[Start of Attachment]

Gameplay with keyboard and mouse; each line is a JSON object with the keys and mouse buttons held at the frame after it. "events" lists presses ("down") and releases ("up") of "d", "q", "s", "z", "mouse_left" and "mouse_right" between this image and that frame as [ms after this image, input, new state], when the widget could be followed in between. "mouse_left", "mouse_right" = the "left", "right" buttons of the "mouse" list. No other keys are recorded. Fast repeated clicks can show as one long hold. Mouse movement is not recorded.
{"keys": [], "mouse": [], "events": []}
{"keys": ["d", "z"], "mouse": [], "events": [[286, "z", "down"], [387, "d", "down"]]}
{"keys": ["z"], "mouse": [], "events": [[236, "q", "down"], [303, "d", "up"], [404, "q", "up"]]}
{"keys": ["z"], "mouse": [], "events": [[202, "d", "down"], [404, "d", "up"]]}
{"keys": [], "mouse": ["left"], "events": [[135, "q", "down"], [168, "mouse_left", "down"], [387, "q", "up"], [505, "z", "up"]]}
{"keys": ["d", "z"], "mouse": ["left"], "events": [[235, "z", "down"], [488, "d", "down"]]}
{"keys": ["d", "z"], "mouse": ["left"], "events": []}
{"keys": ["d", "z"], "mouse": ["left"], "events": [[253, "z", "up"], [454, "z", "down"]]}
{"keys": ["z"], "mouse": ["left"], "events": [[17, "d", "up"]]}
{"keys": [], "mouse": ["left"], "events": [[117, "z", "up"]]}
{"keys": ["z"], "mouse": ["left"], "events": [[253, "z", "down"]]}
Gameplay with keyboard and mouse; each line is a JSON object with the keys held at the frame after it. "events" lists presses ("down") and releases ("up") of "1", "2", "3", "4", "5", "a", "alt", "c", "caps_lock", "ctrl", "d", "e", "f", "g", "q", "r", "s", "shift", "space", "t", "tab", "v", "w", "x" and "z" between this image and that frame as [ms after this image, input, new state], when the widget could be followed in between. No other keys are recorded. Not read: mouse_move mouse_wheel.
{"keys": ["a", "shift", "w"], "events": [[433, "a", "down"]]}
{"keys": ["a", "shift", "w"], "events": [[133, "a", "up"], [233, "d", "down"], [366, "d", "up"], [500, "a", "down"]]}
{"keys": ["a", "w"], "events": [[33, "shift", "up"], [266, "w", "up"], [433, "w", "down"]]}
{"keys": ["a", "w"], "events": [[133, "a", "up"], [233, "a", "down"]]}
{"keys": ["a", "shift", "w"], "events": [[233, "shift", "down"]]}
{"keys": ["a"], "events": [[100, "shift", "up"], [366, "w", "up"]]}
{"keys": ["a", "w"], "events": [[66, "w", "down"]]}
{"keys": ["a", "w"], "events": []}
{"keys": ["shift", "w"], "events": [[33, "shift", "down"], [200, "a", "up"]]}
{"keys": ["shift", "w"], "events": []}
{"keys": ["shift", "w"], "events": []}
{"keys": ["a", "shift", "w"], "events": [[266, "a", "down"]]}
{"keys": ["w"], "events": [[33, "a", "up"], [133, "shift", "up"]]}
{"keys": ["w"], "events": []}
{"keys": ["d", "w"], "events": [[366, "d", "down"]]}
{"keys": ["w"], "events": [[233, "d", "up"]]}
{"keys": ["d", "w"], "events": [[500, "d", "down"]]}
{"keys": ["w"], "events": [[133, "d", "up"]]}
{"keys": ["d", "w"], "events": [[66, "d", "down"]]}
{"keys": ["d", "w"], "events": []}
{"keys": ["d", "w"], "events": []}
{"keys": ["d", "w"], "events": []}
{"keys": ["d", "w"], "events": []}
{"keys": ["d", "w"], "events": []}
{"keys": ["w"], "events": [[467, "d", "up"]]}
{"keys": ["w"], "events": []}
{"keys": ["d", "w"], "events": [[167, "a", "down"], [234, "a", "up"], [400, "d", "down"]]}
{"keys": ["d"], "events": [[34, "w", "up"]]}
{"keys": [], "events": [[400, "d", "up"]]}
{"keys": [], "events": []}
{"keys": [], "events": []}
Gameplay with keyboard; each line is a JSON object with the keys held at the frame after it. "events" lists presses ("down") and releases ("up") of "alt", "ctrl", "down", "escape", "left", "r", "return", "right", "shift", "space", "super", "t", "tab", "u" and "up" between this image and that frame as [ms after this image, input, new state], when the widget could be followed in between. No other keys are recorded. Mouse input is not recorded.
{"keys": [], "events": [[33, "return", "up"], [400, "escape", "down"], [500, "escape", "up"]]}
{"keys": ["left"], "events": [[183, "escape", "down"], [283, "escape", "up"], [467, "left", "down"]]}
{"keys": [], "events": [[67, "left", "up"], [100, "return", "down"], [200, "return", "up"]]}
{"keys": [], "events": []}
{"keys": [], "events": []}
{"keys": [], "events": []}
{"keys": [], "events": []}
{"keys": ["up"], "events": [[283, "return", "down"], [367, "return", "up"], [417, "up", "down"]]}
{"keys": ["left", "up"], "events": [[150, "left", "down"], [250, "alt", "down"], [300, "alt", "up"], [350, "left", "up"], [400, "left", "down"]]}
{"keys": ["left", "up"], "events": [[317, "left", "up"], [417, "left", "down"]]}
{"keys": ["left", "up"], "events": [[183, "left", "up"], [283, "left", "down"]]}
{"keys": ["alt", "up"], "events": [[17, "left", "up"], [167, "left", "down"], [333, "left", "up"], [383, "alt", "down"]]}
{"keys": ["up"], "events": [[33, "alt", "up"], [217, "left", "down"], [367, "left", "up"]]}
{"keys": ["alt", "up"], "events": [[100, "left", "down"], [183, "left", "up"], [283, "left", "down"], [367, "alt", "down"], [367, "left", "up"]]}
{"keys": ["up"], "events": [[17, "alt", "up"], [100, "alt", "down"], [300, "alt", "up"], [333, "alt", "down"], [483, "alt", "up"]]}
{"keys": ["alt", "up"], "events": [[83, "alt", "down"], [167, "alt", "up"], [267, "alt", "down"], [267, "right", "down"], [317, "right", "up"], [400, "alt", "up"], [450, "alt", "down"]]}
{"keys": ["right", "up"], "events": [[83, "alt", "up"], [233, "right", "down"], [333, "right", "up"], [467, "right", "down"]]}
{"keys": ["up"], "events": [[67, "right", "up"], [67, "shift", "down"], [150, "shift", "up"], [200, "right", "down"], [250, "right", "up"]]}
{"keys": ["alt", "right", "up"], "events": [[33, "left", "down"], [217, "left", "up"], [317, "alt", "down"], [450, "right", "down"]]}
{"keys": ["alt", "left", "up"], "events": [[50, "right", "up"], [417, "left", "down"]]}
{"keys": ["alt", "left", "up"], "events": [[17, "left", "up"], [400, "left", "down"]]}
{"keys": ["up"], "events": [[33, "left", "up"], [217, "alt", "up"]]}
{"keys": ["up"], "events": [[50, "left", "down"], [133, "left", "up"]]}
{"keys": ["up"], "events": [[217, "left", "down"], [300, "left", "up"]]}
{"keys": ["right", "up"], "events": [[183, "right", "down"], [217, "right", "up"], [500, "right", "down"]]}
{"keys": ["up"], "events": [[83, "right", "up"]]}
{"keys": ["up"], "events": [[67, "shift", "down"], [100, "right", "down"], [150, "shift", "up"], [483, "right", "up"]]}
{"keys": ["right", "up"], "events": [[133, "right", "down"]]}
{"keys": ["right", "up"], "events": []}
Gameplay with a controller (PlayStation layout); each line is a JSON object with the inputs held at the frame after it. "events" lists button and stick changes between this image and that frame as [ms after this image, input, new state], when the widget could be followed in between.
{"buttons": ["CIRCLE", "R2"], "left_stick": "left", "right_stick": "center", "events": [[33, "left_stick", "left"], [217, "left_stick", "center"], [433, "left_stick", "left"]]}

[End of Attachment]

Instructions to follow:
Having read the entries, output all of them verbatim.

Written solution:
Gameplay with keyboard and mouse; each line is a JSON object with the keys and mouse buttons held at the frame after it. "events" lists presses ("down") and releases ("up") of "d", "q", "s", "z", "mouse_left" and "mouse_right" between this image and that frame as [ms after this image, input, new state], when the widget could be followed in between. "mouse_left", "mouse_right" = the "left", "right" buttons of the "mouse" list. No other keys are recorded. Fast repeated clicks can show as one long hold. Mouse movement is not recorded.
{"keys": [], "mouse": [], "events": []}
{"keys": ["d", "z"], "mouse": [], "events": [[286, "z", "down"], [387, "d", "down"]]}
{"keys": ["z"], "mouse": [], "events": [[236, "q", "down"], [303, "d", "up"], [404, "q", "up"]]}
{"keys": ["z"], "mouse": [], "events": [[202, "d", "down"], [404, "d", "up"]]}
{"keys": [], "mouse": ["left"], "events": [[135, "q", "down"], [168, "mouse_left", "down"], [387, "q", "up"], [505, "z", "up"]]}
{"keys": ["d", "z"], "mouse": ["left"], "events": [[235, "z", "down"], [488, "d", "down"]]}
{"keys": ["d", "z"], "mouse": ["left"], "events": []}
{"keys": ["d", "z"], "mouse": ["left"], "events": [[253, "z", "up"], [454, "z", "down"]]}
{"keys": ["z"], "mouse": ["left"], "events": [[17, "d", "up"]]}
{"keys": [], "mouse": ["left"], "events": [[117, "z", "up"]]}
{"keys": ["z"], "mouse": ["left"], "events": [[253, "z", "down"]]}
Gameplay with keyboard and mouse; each line is a JSON object with the keys held at the frame after it. "events" lists presses ("down") and releases ("up") of "1", "2", "3", "4", "5", "a", "alt", "c", "caps_lock", "ctrl", "d", "e", "f", "g", "q", "r", "s", "shift", "space", "t", "tab", "v", "w", "x" and "z" between this image and that frame as [ms after this image, input, new state], when the widget could be followed in between. No other keys are recorded. Not read: mouse_move mouse_wheel.
{"keys": ["a", "shift", "w"], "events": [[433, "a", "down"]]}
{"keys": ["a", "shift", "w"], "events": [[133, "a", "up"], [233, "d", "down"], [366, "d", "up"], [500, "a", "down"]]}
{"keys": ["a", "w"], "events": [[33, "shift", "up"], [266, "w", "up"], [433, "w", "down"]]}
{"keys": ["a", "w"], "events": [[133, "a", "up"], [233, "a", "down"]]}
{"keys": ["a", "shift", "w"], "events": [[233, "shift", "down"]]}
{"keys": ["a"], "events": [[100, "shift", "up"], [366, "w", "up"]]}
{"keys": ["a", "w"], "events": [[66, "w", "down"]]}
{"keys": ["a", "w"], "events": []}
{"keys": ["shift", "w"], "events": [[33, "shift", "down"], [200, "a", "up"]]}
{"keys": ["shift", "w"], "events": []}
{"keys": ["shift", "w"], "events": []}
{"keys": ["a", "shift", "w"], "events": [[266, "a", "down"]]}
{"keys": ["w"], "events": [[33, "a", "up"], [133, "shift", "up"]]}
{"keys": ["w"], "events": []}
{"keys": ["d", "w"], "events": [[366, "d", "down"]]}
{"keys": ["w"], "events": [[233, "d", "up"]]}
{"keys": ["d", "w"], "events": [[500, "d", "down"]]}
{"keys": ["w"], "events": [[133, "d", "up"]]}
{"keys": ["d", "w"], "events": [[66, "d", "down"]]}
{"keys": ["d", "w"], "events": []}
{"keys": ["d", "w"], "events": []}
{"keys": ["d", "w"], "events": []}
{"keys": ["d", "w"], "events": []}
{"keys": ["d", "w"], "events": []}
{"keys": ["w"], "events": [[467, "d", "up"]]}
{"keys": ["w"], "events": []}
{"keys": ["d", "w"], "events": [[167, "a", "down"], [234, "a", "up"], [400, "d", "down"]]}
{"keys": ["d"], "events": [[34, "w", "up"]]}
{"keys": [], "events": [[400, "d", "up"]]}
{"keys": [], "events": []}
{"keys": [], "events": []}
Gameplay with keyboard; each line is a JSON object with the keys held at the frame after it. "events" lists presses ("down") and releases ("up") of "alt", "ctrl", "down", "escape", "left", "r", "return", "right", "shift", "space", "super", "t", "tab", "u" and "up" between this image and that frame as [ms after this image, input, new state], when the widget could be followed in between. No other keys are recorded. Mouse input is not recorded.
{"keys": [], "events": [[33, "return", "up"], [400, "escape", "down"], [500, "escape", "up"]]}
{"keys": ["left"], "events": [[183, "escape", "down"], [283, "escape", "up"], [467, "left", "down"]]}
{"keys": [], "events": [[67, "left", "up"], [100, "return", "down"], [200, "return", "up"]]}
{"keys": [], "events": []}
{"keys": [], "events": []}
{"keys": [], "events": []}
{"keys": [], "events": []}
{"keys": ["up"], "events": [[283, "return", "down"], [367, "return", "up"], [417, "up", "down"]]}
{"keys": ["left", "up"], "events": [[150, "left", "down"], [250, "alt", "down"], [300, "alt", "up"], [350, "left", "up"], [400, "left", "down"]]}
{"keys": ["left", "up"], "events": [[317, "left", "up"], [417, "left", "down"]]}
{"keys": ["left", "up"], "events": [[183, "left", "up"], [283, "left", "down"]]}
{"keys": ["alt", "up"], "events": [[17, "left", "up"], [167, "left", "down"], [333, "left", "up"], [383, "alt", "down"]]}
{"keys": ["up"], "events": [[33, "alt", "up"], [217, "left", "down"], [367, "left", "up"]]}
{"keys": ["alt", "up"], "events": [[100, "left", "down"], [183, "left", "up"], [283, "left", "down"], [367, "alt", "down"], [367, "left", "up"]]}
{"keys": ["up"], "events": [[17, "alt", "up"], [100, "alt", "down"], [300, "alt", "up"], [333, "alt", "down"], [483, "alt", "up"]]}
{"keys": ["alt", "up"], "events": [[83, "alt", "down"], [167, "alt", "up"], [267, "alt", "down"], [267, "right", "down"], [317, "right", "up"], [400, "alt", "up"], [450, "alt", "down"]]}
{"keys": ["right", "up"], "events": [[83, "alt", "up"], [233, "right", "down"], [333, "right", "up"], [467, "right", "down"]]}
{"keys": ["up"], "events": [[67, "right", "up"], [67, "shift", "down"], [150, "shift", "up"], [200, "right", "down"], [250, "right", "up"]]}
{"keys": ["alt", "right", "up"], "events": [[33, "left", "down"], [217, "left", "up"], [317, "alt", "down"], [450, "right", "down"]]}
{"keys": ["alt", "left", "up"], "events": [[50, "right", "up"], [417, "left", "down"]]}
{"keys": ["alt", "left", "up"], "events": [[17, "left", "up"], [400, "left", "down"]]}
{"keys": ["up"], "events": [[33, "left", "up"], [217, "alt", "up"]]}
{"keys": ["up"], "events": [[50, "left", "down"], [133, "left", "up"]]}
{"keys": ["up"], "events": [[217, "left", "down"], [300, "left", "up"]]}
{"keys": ["right", "up"], "events": [[183, "right", "down"], [217, "right", "up"], [500, "right", "down"]]}
{"keys": ["up"], "events": [[83, "right", "up"]]}
{"keys": ["up"], "events": [[67, "shift", "down"], [100, "right", "down"], [150, "shift", "up"], [483, "right", "up"]]}
{"keys": ["right", "up"], "events": [[133, "right", "down"]]}
{"keys": ["right", "up"], "events": []}
Gameplay with a controller (PlayStation layout); each line is a JSON object with the inputs held at the frame after it. "events" lists button and stick changes between this image and that frame as [ms after this image, input, new state], when the widget could be followed in between.
{"buttons": ["CIRCLE", "R2"], "left_stick": "left", "right_stick": "center", "events": [[33, "left_stick", "left"], [217, "left_stick", "center"], [433, "left_stick", "left"]]}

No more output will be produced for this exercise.